Comment by jasongrishkoff
15 hours ago
I've been working hard at this over at SubmitHub, developing a way to detect AI songs: https://www.submithub.com/ai-song-checker
These days roughly 20% of the songs coming through our platform for promotion are AI-generated. Roughly 75% of them are honest and declare their AI usage - but another 25% try to hide it. Some of them are actually writing scripts to "clean" their audio so that it can bypass detection.
Do not try to solve an unsolvable problem, you'll end up hurting real users quite a bit more than you might imagine. Imagine new enthusiastic users trying your platform getting hit with an AI label because of inevitable false positives.
'Detecting AI' is not a problem that has real solutions, the only avenue is something supply side like synthid. But that harms users too, by introducing further barriers for indie users.
I train music generation models. They are very trivial to detect. In fact, detecting them then training them to evade detection by the detection model is a big part of training them! But the detectors win instantly without some hardcore regularization. Simply turn that off and you've instantly got a perfect classifier.
This isn't like text classification, the signal many orders of magnitude higher bitrate and so many more corners need to be cut. It's likely going to be nearly impossible or at least not remotely worth it to generate an audio signal that is truly undetectable in the foreseeable future.
We are talking about entirely different things.
You are right, the output of a model that generates music directly is, for now, easy to categorize as AI.
What this big flux of AI generated music online isn't really that. It'a a tiny bit autogenerated stuff and a whole lot of automatically remixed stuff. The reason it can not be easily classified as AI is because quite a bit of human produced music is also that, and you'd just shut out real users.
> They are very trivial to detect.
Today. Trying to detect AI is like extracting water from puddles in a lake that is quickly drying up. What is the point in the short term if it's impractical in the long term? It will catch some low-hanging fruit in the best case, and will find false positives in the worst.
3 replies →
why would you admit so openly to being part of the problem?
1 reply →
This is an aside, but thank you for doing this work! As a musician who plays real instruments and submits real songs to Submithub, it's nice to know that hard work is going into validation and prevention of scammers passing off AI as their own talent. Keep fighting the good fight.
"AI detectors" are fun like horoscopes are fun, until they flag your music as AI generated, and distribution channels blacklist you and your label sues you. On the bright side, you can sue the creator of the AI detector in return.
I've had my digital art flagged a few times for various reasons (automatic copyright infringement and NSFW filters) -- so this is nothing new (in particular the artwork blocked the upload for some artist songs). The only thing is to have a reasonable appeal process. In all cases we got an automated approval after appeal, but it can put an untimely delay.
Honestly I hope that the AI filter would be much better in terms of false positive than the aforementioned one, if only because it should be easier via statistical methods.

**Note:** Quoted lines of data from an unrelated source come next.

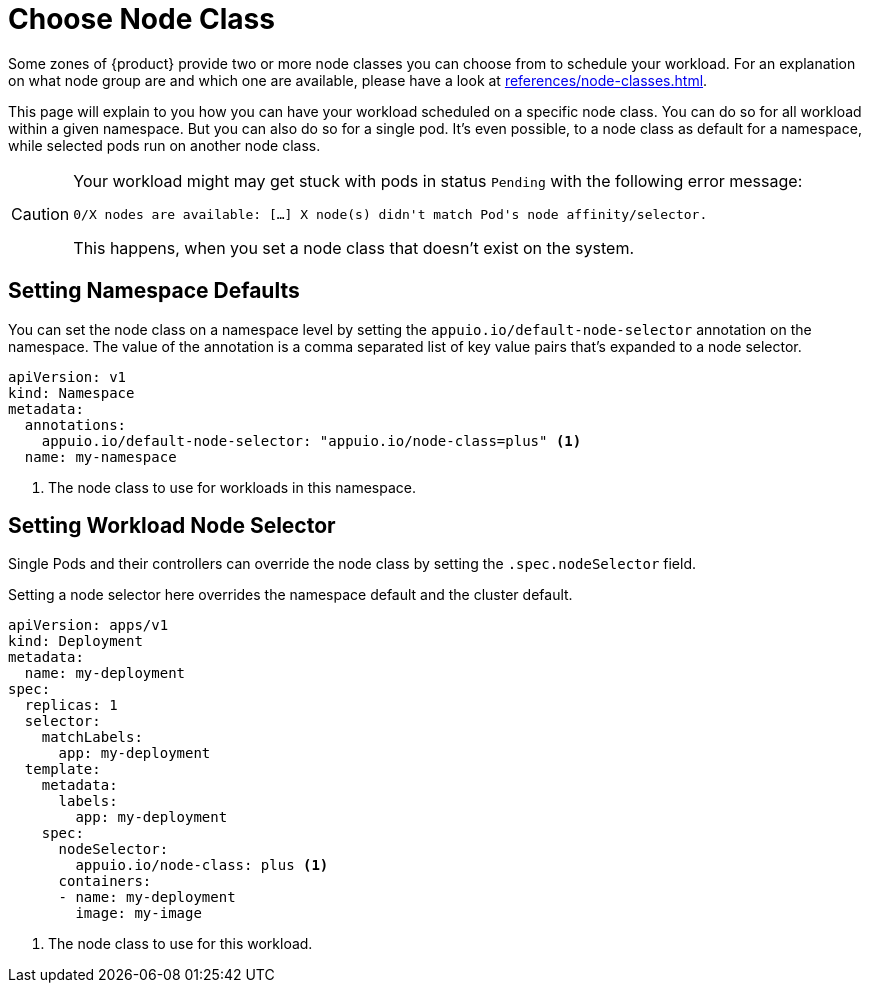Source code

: = Choose Node Class

Some zones of {product} provide two or more node classes you can choose from to schedule your workload.
For an explanation on what node group are and which one are available, please have a look at xref:references/node-classes.adoc[].

This page will explain to you how you can have your workload scheduled on a specific node class.
You can do so for all workload within a given namespace.
But you can also do so for a single pod.
It's even possible, to a node class as default for a namespace, while selected pods run on another node class.

[CAUTION]
====
Your workload might may get stuck with pods in status `Pending` with the following error message:

[source]
----
0/X nodes are available: […] X node(s) didn't match Pod's node affinity/selector.
----

This happens, when you set a node class that doesn't exist on the system.
====

== Setting Namespace Defaults

You can set the node class on a namespace level by setting the `appuio.io/default-node-selector` annotation on the namespace.
The value of the annotation is a comma separated list of key value pairs that's expanded to a node selector.

[source,yaml]
----
apiVersion: v1
kind: Namespace
metadata:
  annotations:
    appuio.io/default-node-selector: "appuio.io/node-class=plus" <1>
  name: my-namespace
----
<1> The node class to use for workloads in this namespace.

== Setting Workload Node Selector

Single Pods and their controllers can override the node class by setting the `.spec.nodeSelector` field.

Setting a node selector here overrides the namespace default and the cluster default.

[source,yaml]
----
apiVersion: apps/v1
kind: Deployment
metadata:
  name: my-deployment
spec:
  replicas: 1
  selector:
    matchLabels:
      app: my-deployment
  template:
    metadata:
      labels:
        app: my-deployment
    spec:
      nodeSelector:
        appuio.io/node-class: plus <1>
      containers:
      - name: my-deployment
        image: my-image
----
<1> The node class to use for this workload.

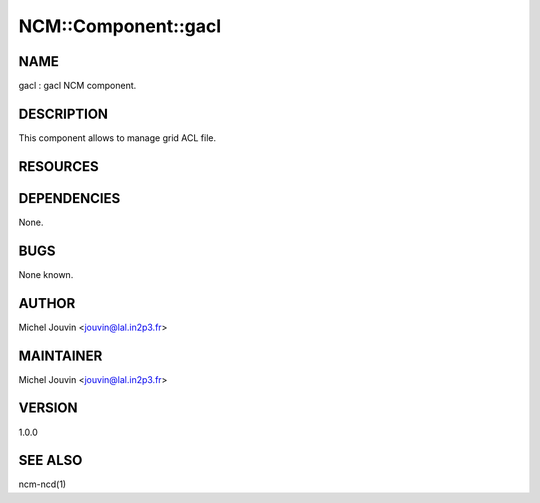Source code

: 
######################
NCM\::Component\::gacl
######################


****
NAME
****


gacl : gacl NCM component.


***********
DESCRIPTION
***********


This component allows to manage grid ACL file.


*********
RESOURCES
*********



************
DEPENDENCIES
************


None.


****
BUGS
****


None known.


******
AUTHOR
******


Michel Jouvin <jouvin@lal.in2p3.fr>


**********
MAINTAINER
**********


Michel Jouvin <jouvin@lal.in2p3.fr>


*******
VERSION
*******


1.0.0


********
SEE ALSO
********


ncm-ncd(1)


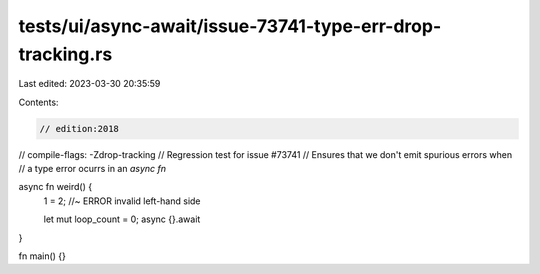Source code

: tests/ui/async-await/issue-73741-type-err-drop-tracking.rs
==========================================================

Last edited: 2023-03-30 20:35:59

Contents:

.. code-block:: rs

    // edition:2018
// compile-flags: -Zdrop-tracking
// Regression test for issue #73741
// Ensures that we don't emit spurious errors when
// a type error ocurrs in an `async fn`

async fn weird() {
    1 = 2; //~ ERROR invalid left-hand side

    let mut loop_count = 0;
    async {}.await
}

fn main() {}



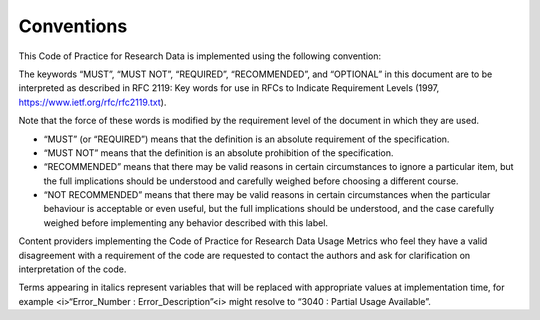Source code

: .. The COUNTER Code of Practice for Research Data © 2017-2024 by COUNTER Metrics
   is licensed under CC BY-SA 4.0. To view a copy of this license,
   visit https://creativecommons.org/licenses/by-sa/4.0/

Conventions
===========

This Code of Practice for Research Data is implemented using the following convention:

The keywords “MUST”, “MUST NOT”, “REQUIRED”, “RECOMMENDED”, and “OPTIONAL” in this document are to be interpreted as described in RFC 2119: Key words for use in RFCs to Indicate Requirement Levels (1997, https://www.ietf.org/rfc/rfc2119.txt).

Note that the force of these words is modified by the requirement level of the document in which they are used.

* “MUST” (or “REQUIRED”) means that the definition is an absolute requirement of the specification.
* “MUST NOT” means that the definition is an absolute prohibition of the specification.
* “RECOMMENDED” means that there may be valid reasons in certain circumstances to ignore a particular item, but the full implications should be understood and carefully weighed before choosing a different course.
* “NOT RECOMMENDED” means that there may be valid reasons in certain circumstances when the particular behaviour is acceptable or even useful, but the full implications should be understood, and the case carefully weighed before implementing any behavior described with this label.

Content providers implementing the Code of Practice for Research Data Usage Metrics who feel they have a valid disagreement with a requirement of the code are requested to contact the authors and ask for clarification on interpretation of the code.

Terms appearing in italics represent variables that will be replaced with appropriate values at implementation time, for example <i>“Error_Number : Error_Description”<\i> might resolve to “3040 : Partial Usage Available”.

The only reason you're saying that is because you haven't tried to build such a detector yourself. It's not like text where it's impossible to tell reliably if something's AI generated or not, from a technical perspective it's very trivial to detect anything coming straight out of a Suno/Udio prompt.

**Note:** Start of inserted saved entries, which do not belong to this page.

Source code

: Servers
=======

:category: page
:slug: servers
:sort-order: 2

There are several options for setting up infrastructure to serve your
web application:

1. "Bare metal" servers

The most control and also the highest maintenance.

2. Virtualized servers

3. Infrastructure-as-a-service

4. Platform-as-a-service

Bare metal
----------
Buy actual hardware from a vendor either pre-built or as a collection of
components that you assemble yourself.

Nobody open sourced their detection algorithm as that would just trigger a cat-and-mouse game between Suno/Udio and a detection platform (and Suno/Udio have way more VC money than you do), but plenty are being sold as a service and work very reliably.
2 replies →
Has this happened to you? Or anyone you know? Or do you know of a lawsuit by a label against an artist for making AI music, and a lawsuit by the same artist against an AI detector for flagging a false positive. This story seems extremely unplausible.
Aside, your analogy doesn’t make sense. Horoscopes are generally not in the business of signal detection, and are usually enjoyed by the reader of the horoscope, like any other art. If you had used a sudoku solver your analogy would make a bit more sense.

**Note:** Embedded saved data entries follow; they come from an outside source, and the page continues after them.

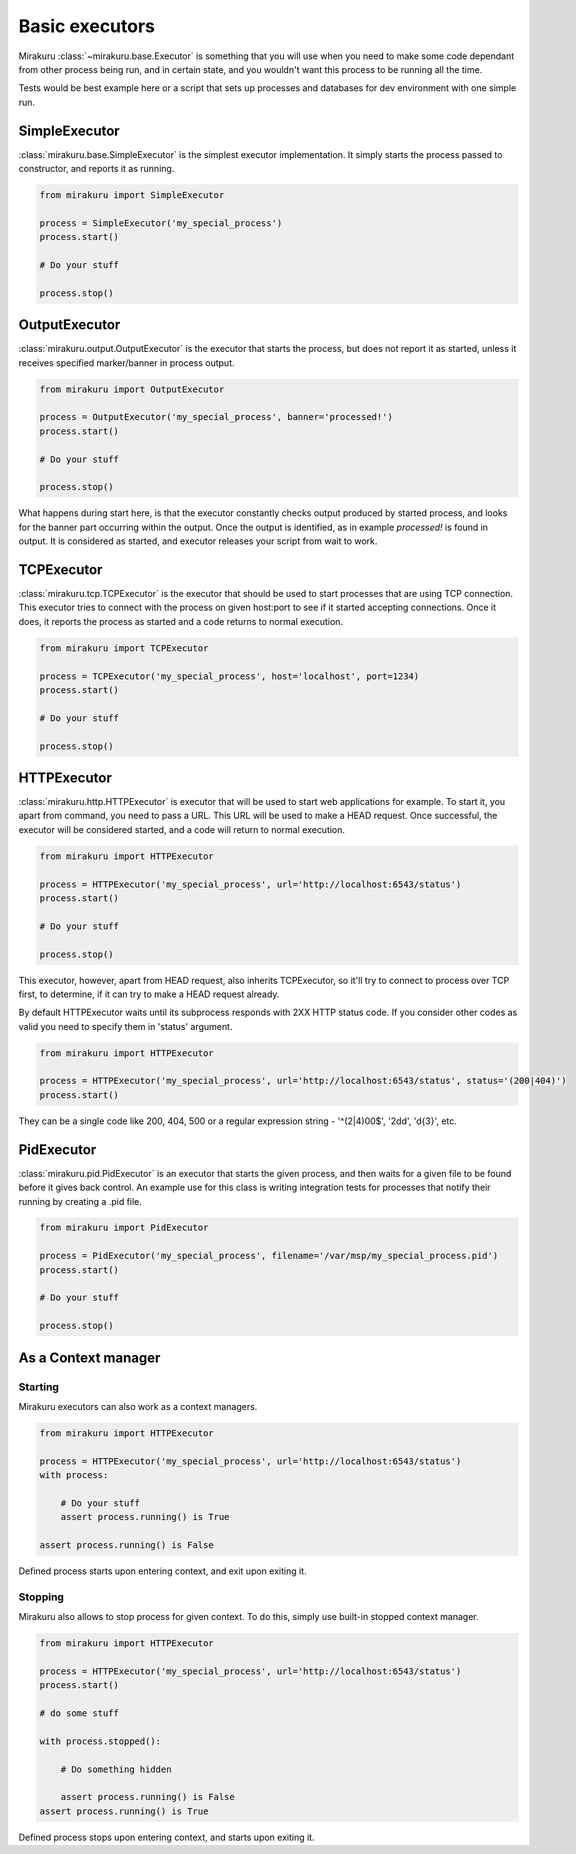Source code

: Basic executors
===============

Mirakuru :class:`~mirakuru.base.Executor` is something that you will use when you
need to make some code dependant from other process being run, and in certain state,
and you wouldn't want this process to be running all the time.

Tests would be best example here or a script that sets up processes and databases
for dev environment with one simple run.

SimpleExecutor
--------------

:class:`mirakuru.base.SimpleExecutor` is the simplest executor implementation.
It simply starts the process passed to constructor, and reports it as running.

.. code-block:: python

    from mirakuru import SimpleExecutor

    process = SimpleExecutor('my_special_process')
    process.start()

    # Do your stuff

    process.stop()

OutputExecutor
--------------

:class:`mirakuru.output.OutputExecutor` is the executor that starts the process,
but does not report it as started, unless it receives specified marker/banner in
process output.

.. code-block:: python

    from mirakuru import OutputExecutor

    process = OutputExecutor('my_special_process', banner='processed!')
    process.start()

    # Do your stuff

    process.stop()

What happens during start here, is that the executor constantly checks output
produced by started process, and looks for the banner part occurring within the
output.
Once the output is identified, as in example `processed!` is found in output.
It is considered as started, and executor releases your script from wait to work.

TCPExecutor
-----------

:class:`mirakuru.tcp.TCPExecutor` is the executor that should be used to start
processes that are using TCP connection. This executor tries to connect with
the process on given host:port to see if it started accepting connections. Once it
does, it reports the process as started and a code returns to normal execution.

.. code-block:: python

    from mirakuru import TCPExecutor

    process = TCPExecutor('my_special_process', host='localhost', port=1234)
    process.start()

    # Do your stuff

    process.stop()

HTTPExecutor
------------

:class:`mirakuru.http.HTTPExecutor` is executor that will be used to start
web applications for example. To start it, you apart from command, you need to pass a URL.
This URL will be used to make a HEAD request. Once successful,
the executor will be considered started, and a code will return to normal execution.

.. code-block:: python

    from mirakuru import HTTPExecutor

    process = HTTPExecutor('my_special_process', url='http://localhost:6543/status')
    process.start()

    # Do your stuff

    process.stop()

This executor, however, apart from HEAD request, also inherits TCPExecutor,
so it'll try to connect to process over TCP first, to determine,
if it can try to make a HEAD request already.

By default HTTPExecutor waits until its subprocess responds with 2XX HTTP status code.
If you consider other codes as valid you need to specify them in 'status' argument.

.. code-block:: python

    from mirakuru import HTTPExecutor

    process = HTTPExecutor('my_special_process', url='http://localhost:6543/status', status='(200|404)')
    process.start()

They can be a single code like 200, 404, 500 or a regular expression string -
'^(2|4)00$', '2\d\d', '\d{3}', etc.


PidExecutor
-----------

:class:`mirakuru.pid.PidExecutor` is an executor that starts the given
process, and then waits for a given file to be found before it gives back control.
An example use for this class is writing integration tests for processes that
notify their running by creating a .pid file.

.. code-block:: python

    from mirakuru import PidExecutor

    process = PidExecutor('my_special_process', filename='/var/msp/my_special_process.pid')
    process.start()

    # Do your stuff

    process.stop()

As a Context manager
--------------------

Starting
++++++++

Mirakuru executors can also work as a context managers.

.. code-block:: python

    from mirakuru import HTTPExecutor

    process = HTTPExecutor('my_special_process', url='http://localhost:6543/status')
    with process:

        # Do your stuff
        assert process.running() is True

    assert process.running() is False

Defined process starts upon entering context, and exit upon exiting it.

Stopping
++++++++

Mirakuru also allows to stop process for given context.
To do this, simply use built-in stopped context manager.



.. code-block:: python

    from mirakuru import HTTPExecutor

    process = HTTPExecutor('my_special_process', url='http://localhost:6543/status')
    process.start()

    # do some stuff

    with process.stopped():

        # Do something hidden

        assert process.running() is False
    assert process.running() is True

Defined process stops upon entering context, and starts upon exiting it.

do you have any idea on what percentage of musicians use AI to create the song and then also create the sheet music so they can play it themselves? That seems like a decent workflow, use AI to get the song right, and then record yourself playing it with you're own creative tweaks. That's kind of how I do AI assisted coding.
There are some composers who use a workflow like this - Suno is a scratchpad which can be used to quickly trial ideas, clarify concepts with collaborators, etc. don't think it's common, either among composers, or Suno users at large
I would guess it’s significantly below 1%
Sounds dystopian. If I was tasked with designing hell for musicians, I would be inspired.
I assume you're not a musician, because that sounds insane. If you're good enough to play at full speed from brand new sheet music, then you don't need the AI. Playing from sheet music isn't like typing.
Ignore the naysayers, keep trying, even if some percentage of false-positives is inevitable. We need such tools.
I'm curious how your platform might avoid false positives with intentionally repetitive music, in particular techno (either produced via a DAW or hardware).
Can you detect terrible music instead? In many ways that’s a more interesting problem and gets to the heart of why people dislike mediocre slop.
Our relationship to slop is a bit more complicated than that, no?
Whether it's terrible music or not is somewhat irrelevant. Plagiarized music doesn't sound worse than the original.
What seems to matter more is the story behind the work. Basically, if the author is a grifter trying to make a quick buck, then it's slop. You can make an argument that Taylor Swift qualifies as slop, but most people will disagree. The public will be the final arbiter. All I really want is a big red lever to cast my vote.